И плачущая Дануся, с красным распухшим лицом, через малое время навсегда покинула маеток Чаплинского, унося с собой наспех увязанный узелок с нехитрыми пожитками. «Не поминайте лихом, помолитесь за меня…» – прошептала она слугам, пряча глаза от горя и стыда. И поспешно удалилась под сочувственные взгляды, вздохи и даже слезы.
– Вот она, ласка да благодарность панская… – всплакнула кухарка, которая вообще-то Данусю всегда терпеть не могла за то, что приближена к господам, рук черной работой не пачкает.

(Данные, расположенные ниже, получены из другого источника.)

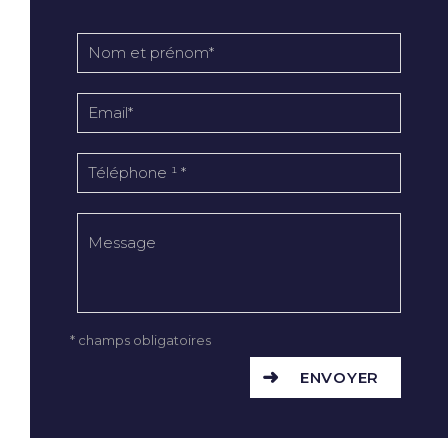
* champs obligatoires
ENVOYER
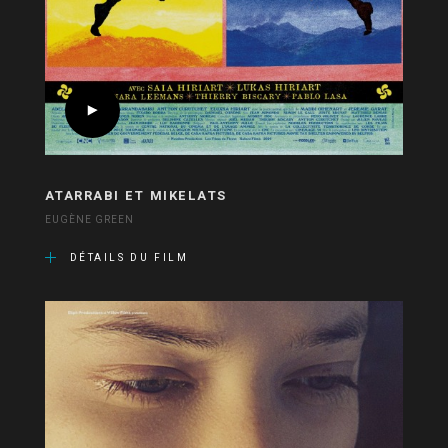
ATARRABI ET MIKELATS
EUGÈNE GREEN
DÉTAILS DU FILM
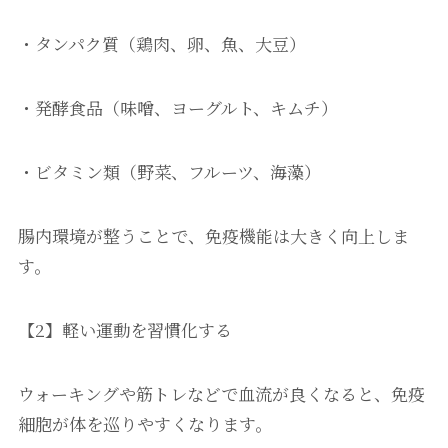
・タンパク質（鶏肉、卵、魚、大豆）
・発酵食品（味噌、ヨーグルト、キムチ）
・ビタミン類（野菜、フルーツ、海藻）
腸内環境が整うことで、免疫機能は大きく向上しま
す。
【2】軽い運動を習慣化する
ウォーキングや筋トレなどで血流が良くなると、免疫
細胞が体を巡りやすくなります。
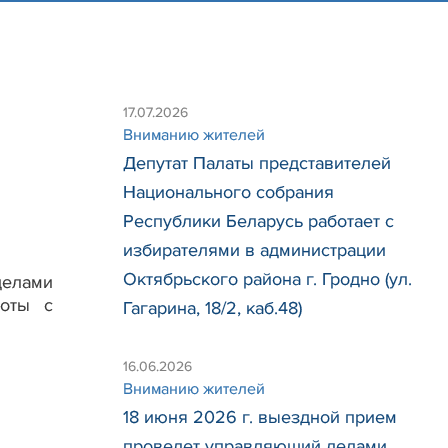
17.07.2026
Вниманию жителей
Депутат Палаты представителей
Национального собрания
Республики Беларусь работает с
избирателями в администрации
Октябрьского района г. Гродно (ул.
делами
оты с
Гагарина, 18/2, каб.48)
16.06.2026
Вниманию жителей
18 июня 2026 г. выездной прием
проведет управляющий делами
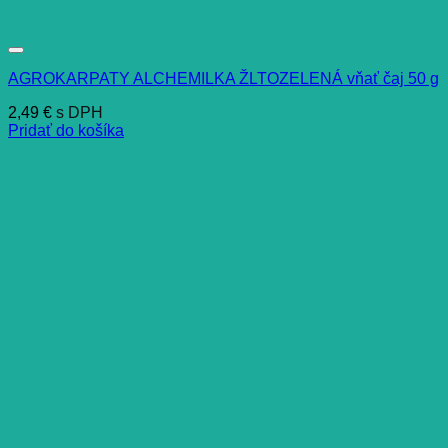
AGROKARPATY ALCHEMILKA ŽLTOZELENÁ vňať čaj 50 g
2,49
€
s DPH
Pridať do košíka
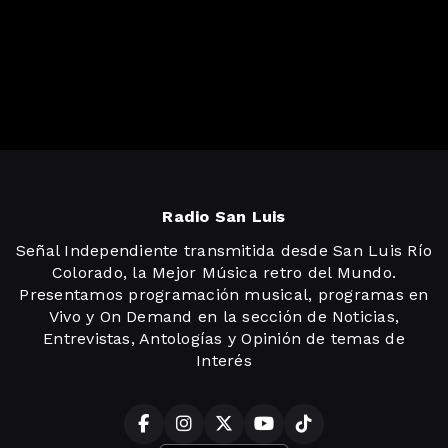
Radio San Luis
Señal Independiente transmitida desde San Luis Río
Colorado, la Mejor Música retro del Mundo.
Presentamos programación musical, programas en
Vivo y On Demand en la sección de Noticias,
Entrevistas, Antologías y Opinión de temas de
Interés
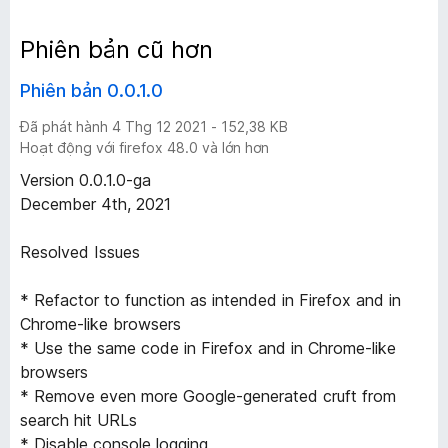
h
Phiên bản cũ hơn
i
Phiên bản 0.0.1.0
ê
Đã phát hành 4 Thg 12 2021 - 152,38 KB
Hoạt động với firefox 48.0 và lớn hơn
n
Version 0.0.1.0-ga
December 4th, 2021
b
Resolved Issues
ả
* Refactor to function as intended in Firefox and in
n
Chrome-like browsers
* Use the same code in Firefox and in Chrome-like
browsers
* Remove even more Google-generated cruft from
search hit URLs
* Disable console logging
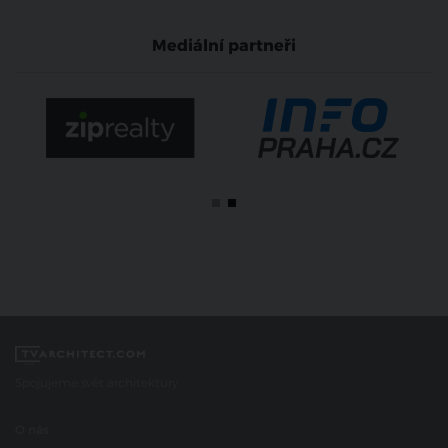
Mediální partneři
Spojujeme svět architektury
O nás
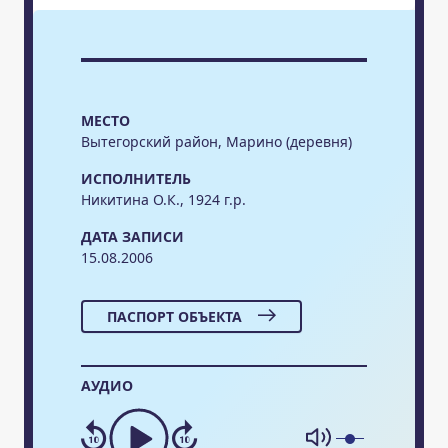
МЕСТО
Вытегорский район, Марино (деревня)
ИСПОЛНИТЕЛЬ
Никитина О.К., 1924 г.р.
ДАТА ЗАПИСИ
15.08.2006
ПАСПОРТ ОБЪЕКТА
АУДИО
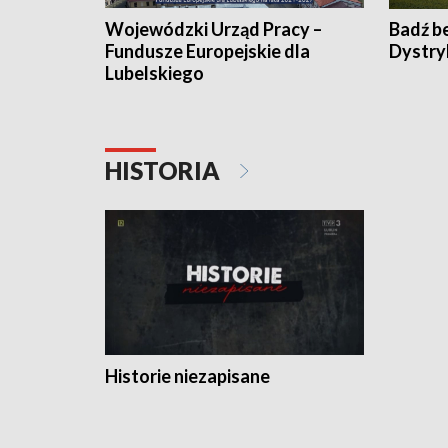
Wojewódzki Urząd Pracy –
Badź b
Fundusze Europejskie dla
Dystry
Lubelskiego
HISTORIA
Historie niezapisane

Никто и не подозревал, что побитая, с позором изгнанная камеристка уносит не только узелок, но и письмо, спрятанное на теле. То самое, тщательно переписанное Еленой, с дрожащими будто бы от горя и испуга строками, в нескольких местах забрызганное слезами…
Мертвецки пьяный пан Чаплинский пропустил эти события, поскольку как раз отсыпался, громко храпя, после убойной дозы спиртного. Лишь ночью, пробудившись и внезапно ощутив вспыхнувшее вожделение, он снова приперся в комнату Дануси и был изрядно озадачен, а также разгневан ее отсутствием.
– К-как эт-то ушла?! – возопил он, узнав от разбуженной старшей покоевки правду. – К-кто п-позволил?! Ах, в‑выгнали? За г-грубость? К-кто п-посмел тут р-расп-поряжатьс-ся? П-пани?! А п-подать мне ее сюда!!! Ж-живо!..
– Пусть пан сначала проспится и протрезвеет, а потом уже буду с ним говорить! – отозвалась Елена через крепко запертую дверь, когда трясущаяся от страха покоевка постучалась, чтобы передать приказ Чаплинского. – Теперь же видеть его пьяную рожу не желаю! Так и скажи, слово в слово!
– Матка Бозка, смилуйся! – простонала, дрожа, женщина и удалилась. Разумеется, сказать такое пану она не посмела, смягчила слова Елены. Дескать, пани плохо чувствует себя, закрылась на засов, чтобы ее не беспокоили, просит отложить разговор до утра…
Пан Данило, окончательно разъярившись, долго бушевал и колотил в дверь, но она была сделана на совесть, из крепких дубовых досок. Так и ушел ни с чем, бормоча пьяные проклятия.